"Wytłumaczyłem innym przywódcom politycznym, dlaczego nie mogę głosować za porozumieniem" - powiedział na konferencji prasowej przewodniczący skrajnie prawicowej partii LAOS Jeorjos Karacaferis.

Od porozumienia w sprawie dalszych oszczędności zależą losy kolejnego pakietu pomocy dla Grecji w wysokości 130 mld euro.

>>> Czytaj też: Wściekli Grecy nie odpuszczają. Grożą aresztowaniem trojki

Partia Karacaferisa ma 15 deputowanych w 300-osobowym greckim parlamencie, co, jak pisze Reuters, oznacza, że nawet jej odmowa głosowania nie przeszkodzi przyjęciu porozumienia.

Reklama

Zdaniem Karacaferisa Grecja potrzebuje więcej czasu nim pójdzie do urn wyborczych. Oświadczył, że wybory nie są wyjściem z problemów kraju.

Wybory w Grecji mają się odbyć w kwietniu. W ich wyniku ma powstać rząd, który zastąpi obecny gabinet technokratów premiera Lukasa Papademosa.

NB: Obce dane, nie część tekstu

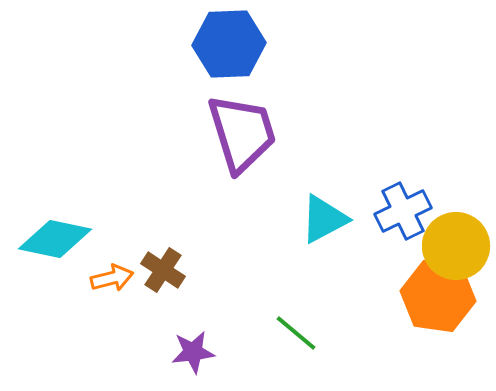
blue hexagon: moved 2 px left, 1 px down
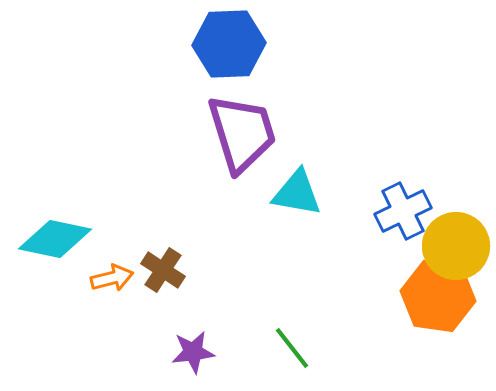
cyan triangle: moved 27 px left, 26 px up; rotated 38 degrees clockwise
green line: moved 4 px left, 15 px down; rotated 12 degrees clockwise
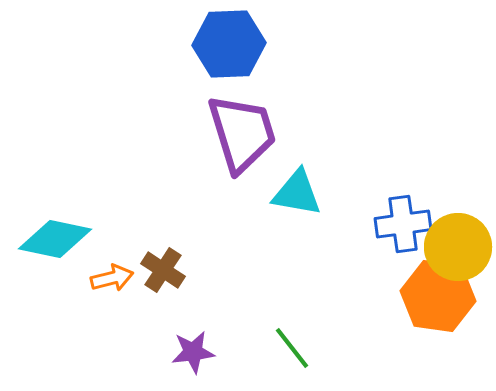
blue cross: moved 13 px down; rotated 18 degrees clockwise
yellow circle: moved 2 px right, 1 px down
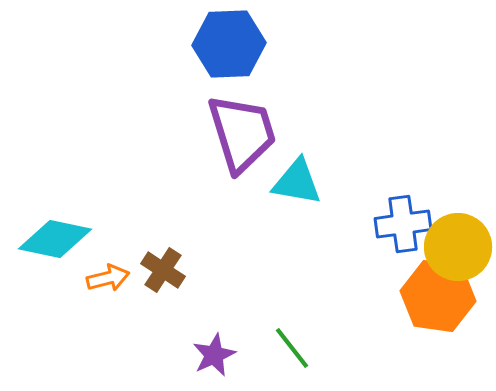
cyan triangle: moved 11 px up
orange arrow: moved 4 px left
purple star: moved 21 px right, 3 px down; rotated 18 degrees counterclockwise
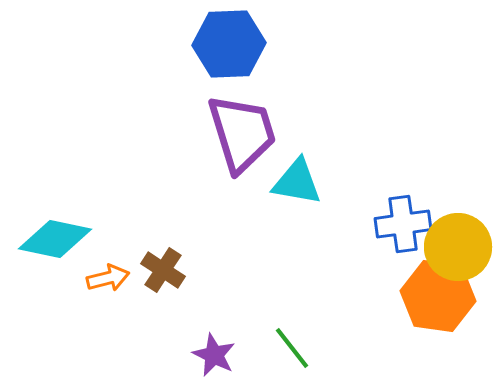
purple star: rotated 21 degrees counterclockwise
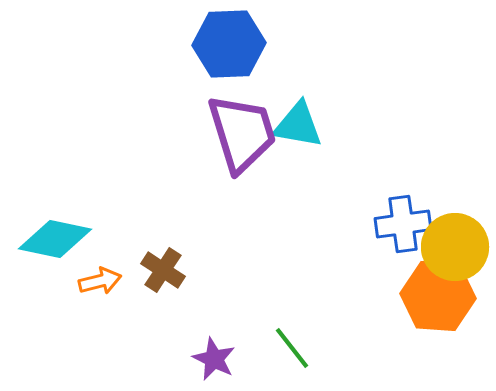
cyan triangle: moved 1 px right, 57 px up
yellow circle: moved 3 px left
orange arrow: moved 8 px left, 3 px down
orange hexagon: rotated 4 degrees counterclockwise
purple star: moved 4 px down
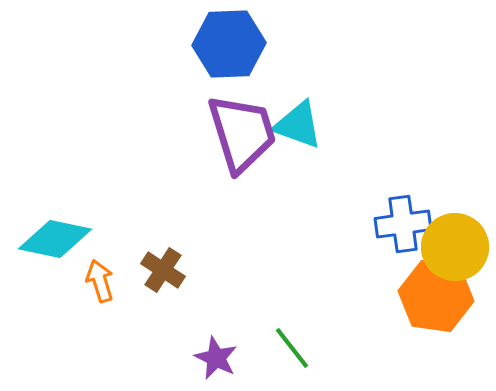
cyan triangle: rotated 10 degrees clockwise
orange arrow: rotated 93 degrees counterclockwise
orange hexagon: moved 2 px left; rotated 4 degrees clockwise
purple star: moved 2 px right, 1 px up
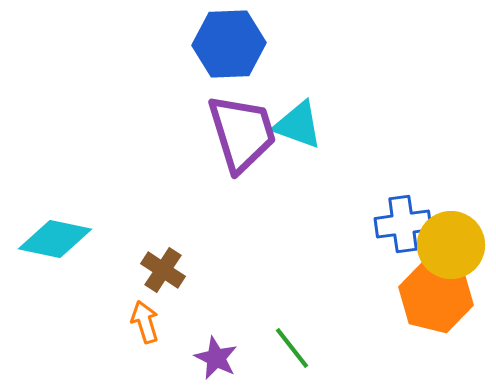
yellow circle: moved 4 px left, 2 px up
orange arrow: moved 45 px right, 41 px down
orange hexagon: rotated 6 degrees clockwise
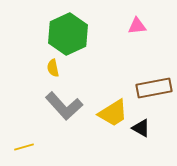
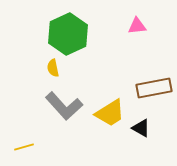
yellow trapezoid: moved 3 px left
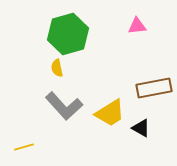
green hexagon: rotated 9 degrees clockwise
yellow semicircle: moved 4 px right
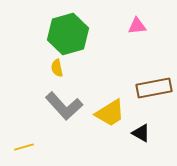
black triangle: moved 5 px down
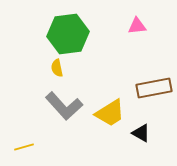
green hexagon: rotated 9 degrees clockwise
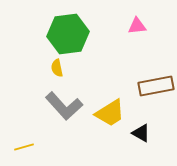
brown rectangle: moved 2 px right, 2 px up
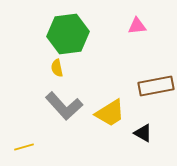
black triangle: moved 2 px right
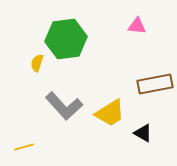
pink triangle: rotated 12 degrees clockwise
green hexagon: moved 2 px left, 5 px down
yellow semicircle: moved 20 px left, 5 px up; rotated 30 degrees clockwise
brown rectangle: moved 1 px left, 2 px up
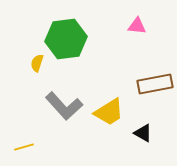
yellow trapezoid: moved 1 px left, 1 px up
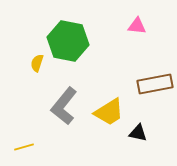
green hexagon: moved 2 px right, 2 px down; rotated 18 degrees clockwise
gray L-shape: rotated 81 degrees clockwise
black triangle: moved 5 px left; rotated 18 degrees counterclockwise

>>> Zobacz też: Grecja: Strajk przeciwko oszczędnościom

Biuro premiera Grecji potwierdziło w czwartek, że przywódcy partii politycznych wchodzących w skład koalicji rządowej porozumieli się w sprawie programu dalszych oszczędności. Agencja prasowa Ana podała, że program reform ma być przedstawiony w piątek w greckim parlamencie, a głosowanie nad jego zatwierdzeniem zaplanowano na niedzielę. W piątek rozpoczął się w Grecji dwudniowy strajk generalny przeciwko dalszym oszczędnościom.